#### CONSEGNA 1:
Elenca tutti i dati numerici presenti nel testo sull'epatite C e indica a che cosa si riferisce ciascuno.
#### CONSEGNA 2:
Riporta fedelmente il passo del testo sull'epatite C da "Basterebbe un test" a "test di screening.".

#### BRANO SCELTO:
....................

Basterebbe un test diagnostico gratuito dedicato ad ampie fasce di popolazione, per riconoscere (e curare) l’epatite C, patologia ancora sconosciuta da molti. Ad evidenziarlo è l’indagine demoscopica “Italiani e epatiti” di AstraRicerche, applicata su un campione di 1.000 italiani per Gilead Sciences: rivela che della malattia hanno sentito parlare 7 italiani su 10, ma solo il 20% dimostra di conoscerla davvero.  Ecco allora che l’informazione diventa cruciale e con essa ‘Epatite C. Mettiamoci un punto’, la campagna multicanale di sensibilizzazione per favorire una maggior conoscenza dell’infezione dal virus HCV che appunto colpisce il fegato e dell’importanza del test di screening.

....................

#### VOCI FORNITE:
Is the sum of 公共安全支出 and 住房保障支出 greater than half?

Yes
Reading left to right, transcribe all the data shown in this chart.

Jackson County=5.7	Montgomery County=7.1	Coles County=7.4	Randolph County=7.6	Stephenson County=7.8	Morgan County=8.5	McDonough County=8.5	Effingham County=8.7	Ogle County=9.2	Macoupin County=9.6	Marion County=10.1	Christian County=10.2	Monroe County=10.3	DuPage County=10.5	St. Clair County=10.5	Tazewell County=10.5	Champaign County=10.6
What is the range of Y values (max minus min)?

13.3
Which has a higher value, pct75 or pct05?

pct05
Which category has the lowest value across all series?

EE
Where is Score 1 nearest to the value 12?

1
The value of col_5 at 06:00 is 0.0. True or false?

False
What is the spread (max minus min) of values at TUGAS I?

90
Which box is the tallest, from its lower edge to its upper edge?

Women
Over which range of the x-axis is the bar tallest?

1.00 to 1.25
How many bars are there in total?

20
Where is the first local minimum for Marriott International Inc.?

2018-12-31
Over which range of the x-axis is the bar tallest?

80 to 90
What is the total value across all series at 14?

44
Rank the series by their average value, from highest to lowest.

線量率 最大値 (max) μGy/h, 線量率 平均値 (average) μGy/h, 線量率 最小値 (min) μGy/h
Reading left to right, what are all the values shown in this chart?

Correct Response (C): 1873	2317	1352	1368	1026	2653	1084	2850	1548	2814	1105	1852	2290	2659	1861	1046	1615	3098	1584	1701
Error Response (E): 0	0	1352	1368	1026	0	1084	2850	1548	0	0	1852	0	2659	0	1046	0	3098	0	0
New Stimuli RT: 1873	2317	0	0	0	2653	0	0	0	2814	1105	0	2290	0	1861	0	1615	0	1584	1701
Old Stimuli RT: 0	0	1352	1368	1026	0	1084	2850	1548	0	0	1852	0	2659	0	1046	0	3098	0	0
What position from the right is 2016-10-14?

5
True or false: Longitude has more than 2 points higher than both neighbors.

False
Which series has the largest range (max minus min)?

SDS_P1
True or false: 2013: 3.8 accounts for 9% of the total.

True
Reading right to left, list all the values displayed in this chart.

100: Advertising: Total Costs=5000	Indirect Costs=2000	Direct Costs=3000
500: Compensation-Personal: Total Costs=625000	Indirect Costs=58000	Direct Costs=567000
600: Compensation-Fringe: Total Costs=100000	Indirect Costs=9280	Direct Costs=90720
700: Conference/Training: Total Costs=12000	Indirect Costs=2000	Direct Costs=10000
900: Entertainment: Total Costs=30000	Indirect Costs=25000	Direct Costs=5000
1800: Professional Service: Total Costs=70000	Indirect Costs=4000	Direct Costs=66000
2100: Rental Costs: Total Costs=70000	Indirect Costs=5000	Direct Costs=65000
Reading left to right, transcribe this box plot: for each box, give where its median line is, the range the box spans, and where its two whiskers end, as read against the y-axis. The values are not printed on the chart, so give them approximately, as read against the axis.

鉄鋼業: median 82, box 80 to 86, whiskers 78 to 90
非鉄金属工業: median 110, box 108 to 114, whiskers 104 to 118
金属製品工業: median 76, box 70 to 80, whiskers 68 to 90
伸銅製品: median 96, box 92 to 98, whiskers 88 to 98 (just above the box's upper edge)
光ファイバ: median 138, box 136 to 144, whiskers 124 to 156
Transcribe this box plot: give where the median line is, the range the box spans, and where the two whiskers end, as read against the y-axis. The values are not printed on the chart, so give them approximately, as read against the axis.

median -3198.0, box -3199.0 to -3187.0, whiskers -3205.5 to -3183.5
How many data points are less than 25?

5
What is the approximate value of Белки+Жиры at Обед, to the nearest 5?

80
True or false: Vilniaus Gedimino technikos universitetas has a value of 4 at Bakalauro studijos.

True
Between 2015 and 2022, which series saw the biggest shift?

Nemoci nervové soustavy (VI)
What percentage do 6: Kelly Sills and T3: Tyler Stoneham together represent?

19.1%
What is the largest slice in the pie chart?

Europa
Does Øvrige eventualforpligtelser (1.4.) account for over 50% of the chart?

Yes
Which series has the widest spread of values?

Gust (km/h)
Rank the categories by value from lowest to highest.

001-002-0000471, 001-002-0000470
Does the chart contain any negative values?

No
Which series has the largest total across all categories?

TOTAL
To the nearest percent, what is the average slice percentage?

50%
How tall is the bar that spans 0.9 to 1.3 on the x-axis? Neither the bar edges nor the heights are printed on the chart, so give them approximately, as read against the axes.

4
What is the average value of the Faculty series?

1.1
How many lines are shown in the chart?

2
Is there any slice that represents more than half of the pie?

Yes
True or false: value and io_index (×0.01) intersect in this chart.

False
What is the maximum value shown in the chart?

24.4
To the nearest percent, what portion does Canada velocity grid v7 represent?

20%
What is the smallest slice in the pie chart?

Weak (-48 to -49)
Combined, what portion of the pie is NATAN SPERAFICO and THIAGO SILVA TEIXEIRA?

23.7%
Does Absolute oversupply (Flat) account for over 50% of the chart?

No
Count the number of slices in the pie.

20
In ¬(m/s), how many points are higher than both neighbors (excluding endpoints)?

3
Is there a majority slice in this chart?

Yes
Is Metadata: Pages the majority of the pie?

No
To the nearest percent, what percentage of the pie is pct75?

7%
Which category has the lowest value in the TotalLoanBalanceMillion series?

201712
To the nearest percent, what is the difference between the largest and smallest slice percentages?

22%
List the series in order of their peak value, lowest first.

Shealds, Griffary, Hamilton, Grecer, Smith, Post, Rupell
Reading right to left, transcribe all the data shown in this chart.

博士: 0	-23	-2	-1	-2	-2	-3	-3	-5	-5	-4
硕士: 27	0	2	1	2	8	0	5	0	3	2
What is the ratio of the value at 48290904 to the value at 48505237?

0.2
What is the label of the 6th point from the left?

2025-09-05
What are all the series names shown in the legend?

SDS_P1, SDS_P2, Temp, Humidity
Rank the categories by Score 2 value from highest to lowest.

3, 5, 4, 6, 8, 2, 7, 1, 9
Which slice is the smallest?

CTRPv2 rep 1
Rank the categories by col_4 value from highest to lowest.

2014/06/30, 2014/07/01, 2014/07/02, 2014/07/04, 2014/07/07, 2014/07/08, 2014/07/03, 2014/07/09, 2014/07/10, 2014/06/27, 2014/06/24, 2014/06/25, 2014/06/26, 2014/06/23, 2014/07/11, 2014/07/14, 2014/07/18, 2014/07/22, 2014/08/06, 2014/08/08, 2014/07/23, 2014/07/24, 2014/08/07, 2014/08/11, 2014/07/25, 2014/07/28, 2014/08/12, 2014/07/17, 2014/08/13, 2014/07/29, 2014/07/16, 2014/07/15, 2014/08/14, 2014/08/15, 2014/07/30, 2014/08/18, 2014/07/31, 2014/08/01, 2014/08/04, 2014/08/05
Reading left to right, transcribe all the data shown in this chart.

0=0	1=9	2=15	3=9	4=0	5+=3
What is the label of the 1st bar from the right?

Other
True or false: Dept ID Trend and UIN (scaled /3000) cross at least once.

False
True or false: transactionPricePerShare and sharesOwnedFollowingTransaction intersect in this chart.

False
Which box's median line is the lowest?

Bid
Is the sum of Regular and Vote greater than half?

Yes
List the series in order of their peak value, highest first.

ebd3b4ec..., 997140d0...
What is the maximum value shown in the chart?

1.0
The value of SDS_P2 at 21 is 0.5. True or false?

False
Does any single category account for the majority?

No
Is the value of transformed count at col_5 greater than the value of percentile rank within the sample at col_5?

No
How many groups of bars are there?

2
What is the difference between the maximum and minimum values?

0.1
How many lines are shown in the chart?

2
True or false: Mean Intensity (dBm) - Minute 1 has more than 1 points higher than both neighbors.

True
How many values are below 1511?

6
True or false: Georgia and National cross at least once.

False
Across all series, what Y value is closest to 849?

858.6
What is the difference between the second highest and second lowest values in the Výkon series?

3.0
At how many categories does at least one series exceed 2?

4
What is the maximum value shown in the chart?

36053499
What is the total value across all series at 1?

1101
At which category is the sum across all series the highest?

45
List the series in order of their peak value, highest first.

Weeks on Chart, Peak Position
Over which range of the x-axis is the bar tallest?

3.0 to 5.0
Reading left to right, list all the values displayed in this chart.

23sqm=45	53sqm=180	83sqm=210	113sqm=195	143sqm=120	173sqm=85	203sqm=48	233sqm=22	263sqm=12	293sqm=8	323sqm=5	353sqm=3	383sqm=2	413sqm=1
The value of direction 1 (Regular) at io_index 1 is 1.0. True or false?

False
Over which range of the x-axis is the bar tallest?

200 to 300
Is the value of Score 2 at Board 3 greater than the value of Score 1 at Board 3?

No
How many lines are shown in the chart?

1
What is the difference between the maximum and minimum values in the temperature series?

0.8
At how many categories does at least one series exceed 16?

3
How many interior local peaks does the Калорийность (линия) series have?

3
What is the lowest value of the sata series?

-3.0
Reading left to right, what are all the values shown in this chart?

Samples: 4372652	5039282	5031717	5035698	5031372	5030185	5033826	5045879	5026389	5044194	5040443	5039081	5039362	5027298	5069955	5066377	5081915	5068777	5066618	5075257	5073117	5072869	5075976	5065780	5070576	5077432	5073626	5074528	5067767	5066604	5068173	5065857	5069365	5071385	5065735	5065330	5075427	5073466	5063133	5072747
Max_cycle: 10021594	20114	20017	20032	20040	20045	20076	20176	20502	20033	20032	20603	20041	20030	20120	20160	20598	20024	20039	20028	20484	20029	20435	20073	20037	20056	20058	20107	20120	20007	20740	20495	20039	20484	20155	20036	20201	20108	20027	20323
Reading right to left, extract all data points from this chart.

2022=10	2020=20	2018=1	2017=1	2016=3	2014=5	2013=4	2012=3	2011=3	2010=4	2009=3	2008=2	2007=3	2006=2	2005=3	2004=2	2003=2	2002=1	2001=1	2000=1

....................

#### SOLUZIONE 1:
- 1.000: il numero di italiani del campione dell'indagine "Italiani e epatiti".
- 7 italiani su 10: quelli che hanno sentito parlare della malattia.
- 20%: la quota di chi dimostra di conoscere davvero la malattia.

#### SOLUZIONE 2:
Basterebbe un test diagnostico gratuito dedicato ad ampie fasce di popolazione, per riconoscere (e curare) l’epatite C, patologia ancora sconosciuta da molti. Ad evidenziarlo è l’indagine demoscopica “Italiani e epatiti” di AstraRicerche, applicata su un campione di 1.000 italiani per Gilead Sciences: rivela che della malattia hanno sentito parlare 7 italiani su 10, ma solo il 20% dimostra di conoscerla davvero.  Ecco allora che l’informazione diventa cruciale e con essa ‘Epatite C. Mettiamoci un punto’, la campagna multicanale di sensibilizzazione per favorire una maggior conoscenza dell’infezione dal virus HCV che appunto colpisce il fegato e dell’importanza del test di screening.